(Work required):
Search the entries below for the word "Left" and copy each line that has it.

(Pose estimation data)
◆ ◆ ◆ ◆ ◆ ◆ ◆

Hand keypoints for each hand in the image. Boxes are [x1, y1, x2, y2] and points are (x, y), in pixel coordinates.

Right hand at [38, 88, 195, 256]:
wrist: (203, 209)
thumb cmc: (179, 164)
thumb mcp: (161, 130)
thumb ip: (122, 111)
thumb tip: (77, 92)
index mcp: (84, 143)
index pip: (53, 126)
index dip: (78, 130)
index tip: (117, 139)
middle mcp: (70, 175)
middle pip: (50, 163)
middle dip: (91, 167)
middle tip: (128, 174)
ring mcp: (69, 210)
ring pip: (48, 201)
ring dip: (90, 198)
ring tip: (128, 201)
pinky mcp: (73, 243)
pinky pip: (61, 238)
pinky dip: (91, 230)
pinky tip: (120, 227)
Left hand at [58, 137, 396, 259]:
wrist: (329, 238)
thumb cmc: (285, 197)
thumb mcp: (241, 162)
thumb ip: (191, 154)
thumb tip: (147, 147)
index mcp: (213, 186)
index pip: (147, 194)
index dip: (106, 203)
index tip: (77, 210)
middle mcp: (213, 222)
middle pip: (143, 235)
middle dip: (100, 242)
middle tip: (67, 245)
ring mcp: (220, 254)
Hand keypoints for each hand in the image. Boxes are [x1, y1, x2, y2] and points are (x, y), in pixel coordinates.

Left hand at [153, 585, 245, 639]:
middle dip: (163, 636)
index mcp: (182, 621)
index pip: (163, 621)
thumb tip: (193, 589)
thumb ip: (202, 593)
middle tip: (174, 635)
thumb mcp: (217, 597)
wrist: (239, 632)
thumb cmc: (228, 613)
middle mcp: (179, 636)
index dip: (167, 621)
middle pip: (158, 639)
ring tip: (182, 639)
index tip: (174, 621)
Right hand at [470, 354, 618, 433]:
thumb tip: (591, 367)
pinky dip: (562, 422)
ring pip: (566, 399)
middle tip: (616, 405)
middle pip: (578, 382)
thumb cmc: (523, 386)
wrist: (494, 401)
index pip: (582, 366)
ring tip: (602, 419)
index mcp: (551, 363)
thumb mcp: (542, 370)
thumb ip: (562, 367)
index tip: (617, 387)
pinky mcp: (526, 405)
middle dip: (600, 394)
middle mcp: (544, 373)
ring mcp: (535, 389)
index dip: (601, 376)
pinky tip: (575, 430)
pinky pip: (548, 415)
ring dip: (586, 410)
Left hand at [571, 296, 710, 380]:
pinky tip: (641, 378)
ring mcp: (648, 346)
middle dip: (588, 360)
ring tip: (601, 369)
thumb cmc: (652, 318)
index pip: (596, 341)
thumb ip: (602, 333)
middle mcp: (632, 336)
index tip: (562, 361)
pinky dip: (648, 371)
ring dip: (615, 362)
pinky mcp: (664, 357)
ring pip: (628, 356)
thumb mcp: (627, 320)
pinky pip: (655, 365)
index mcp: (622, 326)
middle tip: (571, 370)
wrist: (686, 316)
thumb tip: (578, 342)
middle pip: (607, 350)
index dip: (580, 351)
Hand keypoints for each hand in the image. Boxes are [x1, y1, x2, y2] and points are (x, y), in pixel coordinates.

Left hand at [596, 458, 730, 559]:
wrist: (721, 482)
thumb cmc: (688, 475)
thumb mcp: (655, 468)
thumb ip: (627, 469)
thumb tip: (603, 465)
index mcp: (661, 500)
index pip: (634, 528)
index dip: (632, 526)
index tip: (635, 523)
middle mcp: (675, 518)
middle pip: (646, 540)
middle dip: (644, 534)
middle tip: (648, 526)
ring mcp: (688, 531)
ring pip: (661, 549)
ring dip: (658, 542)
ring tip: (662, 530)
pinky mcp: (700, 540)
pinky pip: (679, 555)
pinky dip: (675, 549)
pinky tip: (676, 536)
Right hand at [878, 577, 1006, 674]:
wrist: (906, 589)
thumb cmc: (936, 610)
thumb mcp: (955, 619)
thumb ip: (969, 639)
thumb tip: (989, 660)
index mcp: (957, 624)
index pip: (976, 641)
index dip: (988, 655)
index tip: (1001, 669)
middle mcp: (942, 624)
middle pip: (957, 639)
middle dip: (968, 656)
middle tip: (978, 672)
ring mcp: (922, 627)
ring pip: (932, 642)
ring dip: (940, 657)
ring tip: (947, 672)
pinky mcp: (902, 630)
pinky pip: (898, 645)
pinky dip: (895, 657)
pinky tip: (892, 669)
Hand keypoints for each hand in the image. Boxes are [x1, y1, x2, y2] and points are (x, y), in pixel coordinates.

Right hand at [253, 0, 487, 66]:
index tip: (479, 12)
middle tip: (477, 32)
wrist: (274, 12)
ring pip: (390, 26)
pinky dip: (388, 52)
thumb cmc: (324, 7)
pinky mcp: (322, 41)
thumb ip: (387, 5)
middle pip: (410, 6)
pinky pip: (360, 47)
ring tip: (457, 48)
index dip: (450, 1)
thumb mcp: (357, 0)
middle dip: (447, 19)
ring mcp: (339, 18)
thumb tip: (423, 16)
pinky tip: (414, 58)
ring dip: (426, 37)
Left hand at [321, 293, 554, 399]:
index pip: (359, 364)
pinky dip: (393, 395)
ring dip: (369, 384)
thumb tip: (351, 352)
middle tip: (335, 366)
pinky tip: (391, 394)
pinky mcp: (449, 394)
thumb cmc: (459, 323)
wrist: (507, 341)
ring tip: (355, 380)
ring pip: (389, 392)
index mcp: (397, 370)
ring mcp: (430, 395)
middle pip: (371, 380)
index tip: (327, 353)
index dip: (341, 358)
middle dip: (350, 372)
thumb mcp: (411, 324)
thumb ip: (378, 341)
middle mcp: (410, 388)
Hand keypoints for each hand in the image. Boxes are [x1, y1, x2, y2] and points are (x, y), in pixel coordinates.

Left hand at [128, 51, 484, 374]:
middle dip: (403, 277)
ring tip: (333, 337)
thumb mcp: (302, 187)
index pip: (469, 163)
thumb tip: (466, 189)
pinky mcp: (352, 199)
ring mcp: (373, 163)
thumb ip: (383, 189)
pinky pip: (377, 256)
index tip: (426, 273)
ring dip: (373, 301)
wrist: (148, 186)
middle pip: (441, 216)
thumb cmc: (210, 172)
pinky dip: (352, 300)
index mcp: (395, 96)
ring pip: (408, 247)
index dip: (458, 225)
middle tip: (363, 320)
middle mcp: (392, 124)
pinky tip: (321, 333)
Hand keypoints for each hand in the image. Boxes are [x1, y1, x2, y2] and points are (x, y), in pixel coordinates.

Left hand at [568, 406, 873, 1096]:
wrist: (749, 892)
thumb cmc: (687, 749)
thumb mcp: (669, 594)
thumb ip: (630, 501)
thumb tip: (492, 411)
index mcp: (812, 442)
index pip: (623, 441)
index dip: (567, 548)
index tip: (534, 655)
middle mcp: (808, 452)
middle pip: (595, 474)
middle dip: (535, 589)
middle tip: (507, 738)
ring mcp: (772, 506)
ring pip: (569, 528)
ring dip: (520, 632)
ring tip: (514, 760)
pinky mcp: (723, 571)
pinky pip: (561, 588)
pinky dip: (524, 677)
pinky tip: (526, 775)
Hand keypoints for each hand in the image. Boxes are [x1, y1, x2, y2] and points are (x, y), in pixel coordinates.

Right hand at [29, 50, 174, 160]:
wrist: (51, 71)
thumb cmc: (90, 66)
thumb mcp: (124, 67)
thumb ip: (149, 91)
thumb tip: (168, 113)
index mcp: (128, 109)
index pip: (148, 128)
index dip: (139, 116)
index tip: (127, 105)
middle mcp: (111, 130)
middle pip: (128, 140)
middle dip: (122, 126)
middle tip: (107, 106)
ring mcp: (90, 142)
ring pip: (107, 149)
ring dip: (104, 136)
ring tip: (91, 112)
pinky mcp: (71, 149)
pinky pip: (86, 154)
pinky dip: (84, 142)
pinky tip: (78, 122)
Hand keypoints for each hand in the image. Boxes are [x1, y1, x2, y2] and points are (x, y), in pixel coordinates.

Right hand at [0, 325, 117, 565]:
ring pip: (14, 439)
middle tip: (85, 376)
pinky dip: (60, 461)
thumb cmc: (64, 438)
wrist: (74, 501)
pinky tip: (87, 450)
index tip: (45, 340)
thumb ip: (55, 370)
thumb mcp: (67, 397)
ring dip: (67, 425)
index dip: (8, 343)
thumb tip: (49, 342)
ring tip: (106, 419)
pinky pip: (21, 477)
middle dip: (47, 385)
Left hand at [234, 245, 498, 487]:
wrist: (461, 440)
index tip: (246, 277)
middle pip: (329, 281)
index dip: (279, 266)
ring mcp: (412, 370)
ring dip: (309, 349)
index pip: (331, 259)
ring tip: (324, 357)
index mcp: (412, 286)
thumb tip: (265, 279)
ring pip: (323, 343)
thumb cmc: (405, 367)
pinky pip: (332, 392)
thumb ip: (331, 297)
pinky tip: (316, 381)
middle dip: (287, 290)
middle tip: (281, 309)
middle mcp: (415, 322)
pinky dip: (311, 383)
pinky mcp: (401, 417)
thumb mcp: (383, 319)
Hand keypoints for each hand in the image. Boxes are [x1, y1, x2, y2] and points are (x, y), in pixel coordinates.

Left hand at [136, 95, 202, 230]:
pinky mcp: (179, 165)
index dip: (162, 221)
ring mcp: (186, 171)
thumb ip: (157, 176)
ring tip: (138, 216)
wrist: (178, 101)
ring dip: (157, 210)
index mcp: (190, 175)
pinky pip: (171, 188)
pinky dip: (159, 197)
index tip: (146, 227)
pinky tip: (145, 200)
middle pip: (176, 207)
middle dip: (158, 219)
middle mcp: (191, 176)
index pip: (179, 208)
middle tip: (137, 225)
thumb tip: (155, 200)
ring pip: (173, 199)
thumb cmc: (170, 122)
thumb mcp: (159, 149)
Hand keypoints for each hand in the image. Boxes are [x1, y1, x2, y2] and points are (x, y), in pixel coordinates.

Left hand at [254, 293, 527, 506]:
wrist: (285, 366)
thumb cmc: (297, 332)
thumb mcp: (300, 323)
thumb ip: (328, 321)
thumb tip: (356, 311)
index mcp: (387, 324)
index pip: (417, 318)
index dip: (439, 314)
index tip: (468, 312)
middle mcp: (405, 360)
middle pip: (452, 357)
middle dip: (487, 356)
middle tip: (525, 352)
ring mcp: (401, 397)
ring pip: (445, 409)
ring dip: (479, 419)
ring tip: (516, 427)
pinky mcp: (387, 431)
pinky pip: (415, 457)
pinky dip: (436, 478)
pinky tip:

◆ ◆ ◆ ◆ ◆ ◆ ◆

(Problem solution):
Left hand at [58, 137, 396, 259]:
Left hand at [153, 585, 245, 639]:
Left hand at [571, 296, 710, 380]:
Left hand at [596, 458, 730, 559]:
Left hand at [321, 293, 554, 399]:
Left hand at [128, 51, 484, 374]:
Left hand at [568, 406, 873, 1096]:
Left hand at [234, 245, 498, 487]:
Left hand at [136, 95, 202, 230]:
Left hand at [254, 293, 527, 506]:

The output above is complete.